Photo: Jan Dusing

Since I didn’t have a chance to watch many Leaf games in Crotia prior to 2004 (ones I caught were on satellite TV on a German program called DSF and tapes I got from virtually everywhere – that’s how I got to see Gilmour and Clark), I took every opportunity to watch Leaf players play international hockey. Occasionally, our national television took pity on us hockey fans and gave us World Championship games, like the quarterfinal in 2003, which featured Sweden and Finland in Helsinki’s Hartwall Areena.

As you are well aware, Sweden and Finland are big hockey rivals. To add to the flavour, the 2003 World Championships were held in Helsinki, Turku and Tampere, all Finnish cities. Coming in you already knew it was going to be a really emotional game. It turned out to be one of the most memorable moments I’ve ever witnessed in hockey.

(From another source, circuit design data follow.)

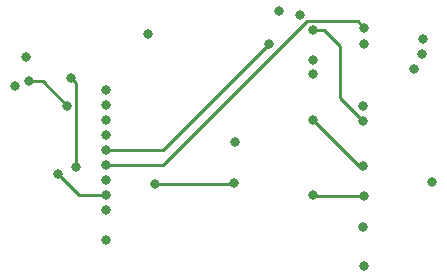
<source format=gbr>
%TF.GenerationSoftware,KiCad,Pcbnew,7.0.5*%
%TF.CreationDate,2024-06-06T18:36:07+01:00*%
%TF.ProjectId,smartwatch,736d6172-7477-4617-9463-682e6b696361,rev?*%
%TF.SameCoordinates,Original*%
%TF.FileFunction,Copper,L2,Inr*%
%TF.FilePolarity,Positive*%
%FSLAX46Y46*%
G04 Gerber Fmt 4.6, Leading zero omitted, Abs format (unit mm)*
G04 Created by KiCad (PCBNEW 7.0.5) date 2024-06-06 18:36:07*
%MOMM*%
%LPD*%
G01*
G04 APERTURE LIST*
%TA.AperFunction,ViaPad*%
%ADD10C,0.800000*%
%TD*%
%TA.AperFunction,Conductor*%
%ADD11C,0.250000*%
%TD*%
G04 APERTURE END LIST*
D10*
%TO.N,IO0*%
X50500000Y-33660000D03*
%TO.N,DC_GND*%
X52310000Y-34000000D03*
X57678750Y-55208750D03*
X29095000Y-37537500D03*
X61907500Y-38540498D03*
X46790000Y-44730000D03*
%TO.N,3V3*%
X32870000Y-39290000D03*
X57640000Y-51970000D03*
X33310000Y-46835000D03*
%TO.N,EN*%
X39380000Y-35562500D03*
%TO.N,RX*%
X62650000Y-37280000D03*
X53370000Y-39015500D03*
%TO.N,TX*%
X53370000Y-37780000D03*
X62690000Y-36020000D03*
%TO.N,SCR_MISO*%
X35877299Y-41582701D03*
X57660000Y-41710000D03*
%TO.N,SCR_MOSI*%
X53370000Y-35240000D03*
X57650000Y-42940000D03*
%TO.N,SD_SS*%
X35870000Y-47940000D03*
%TO.N,SD_MOSI*%
X35870000Y-53020000D03*
%TO.N,SD_SCLK*%
X35870000Y-49210000D03*
X31802330Y-47475829D03*
%TO.N,SD_MISO*%
X35870000Y-50480000D03*
%TO.N,SCR_DC*%
X53370000Y-42860000D03*
X57650000Y-46770000D03*
%TO.N,Net-(RED1-A)*%
X40040000Y-48280000D03*
X46720000Y-48210000D03*
%TO.N,BTN_INP*%
X35870000Y-40320000D03*
X63430000Y-48130000D03*
%TO.N,MPU_SDA*%
X28190000Y-40030000D03*
X35870000Y-42860000D03*
%TO.N,MPU_SCL*%
X35870000Y-44130000D03*
X29320058Y-39588326D03*
X32585500Y-41670000D03*
%TO.N,TOUCH_RST*%
X35870000Y-46670000D03*
X57740000Y-35080000D03*
%TO.N,TOUCH_IRQ*%
X35870000Y-45400000D03*
X57740000Y-36430000D03*
X49650000Y-36460000D03*
%TO.N,SCR_BL*%
X53370000Y-49210000D03*
X57670000Y-49320000D03*
%TD*%
D11*
%TO.N,3V3*%
X33310000Y-39730000D02*
X32870000Y-39290000D01*
X33310000Y-46835000D02*
X33310000Y-39730000D01*
%TO.N,SCR_MOSI*%
X54300000Y-35240000D02*
X53370000Y-35240000D01*
X55710000Y-41000000D02*
X55710000Y-36650000D01*
X57650000Y-42940000D02*
X55710000Y-41000000D01*
X55710000Y-36650000D02*
X54300000Y-35240000D01*
%TO.N,SD_SCLK*%
X33536501Y-49210000D02*
X35870000Y-49210000D01*
X31802330Y-47475829D02*
X33536501Y-49210000D01*
%TO.N,SCR_DC*%
X57280000Y-46770000D02*
X53370000Y-42860000D01*
X57650000Y-46770000D02*
X57280000Y-46770000D01*
%TO.N,Net-(RED1-A)*%
X40040000Y-48280000D02*
X46650000Y-48280000D01*
X46650000Y-48280000D02*
X46720000Y-48210000D01*
%TO.N,MPU_SCL*%
X30503826Y-39588326D02*
X32585500Y-41670000D01*
X29320058Y-39588326D02*
X30503826Y-39588326D01*
%TO.N,TOUCH_RST*%
X57740000Y-35080000D02*
X57175000Y-34515000D01*
X52855000Y-34515000D02*
X40700000Y-46670000D01*
X57175000Y-34515000D02*
X52855000Y-34515000D01*
X40700000Y-46670000D02*
X35870000Y-46670000D01*
%TO.N,TOUCH_IRQ*%
X49650000Y-36460000D02*
X40710000Y-45400000D01*
X40710000Y-45400000D02*
X35870000Y-45400000D01*
%TO.N,SCR_BL*%
X53480000Y-49320000D02*
X53370000Y-49210000D01*
X57670000Y-49320000D02*
X53480000Y-49320000D01*
%TD*%
M02*

</source>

Sundin was playing great hockey throughout the tournament, but what he did in this game was truly special. With about 8-10 minutes left, Team Sweden was down 5-1. Tre Kronor’s coach Hardy Nilsson pulled Tommy Salo in favor of Mikael Tellqvist, and then the comeback started. Until that time the only goal scored by Sweden was the one from, you guessed it, Mats Sundin. He never did go on to score another goal in that game, but proved crucial when he screened Finland’s goalie for P.J. Axelsson’s deflected game winner, scored on the power play after Saku Koivu got called for high sticking. Although Axelsson scored, the camera was mostly focused on Sundin, as if to say, “That A should have been a C.” I’ve watched that game a couple more times since, and Mats and Foppa were the only two players who never looked down and out. Like many times in his Leafs career, Sundin sparked that team and his emotions carried over to his teammates; it was in that moment I truly realized what he meant to the Toronto Maple Leafs. He went on to become Sweden’s leading point getter of the tournament with six goals in 7 games, adding four assists and finishing the WC with a +8 rating.

Mats has always been with me. It was because of him that I wore No. 13 on my sports jerseys; he was on the first Leafs ticket I ever got from Canada and he was the first European player I viewed as a role model. Me being in Europe and him showing me what was possible played a major part in my love for the Leafs as well as my hockey writing. I can’t thank him enough.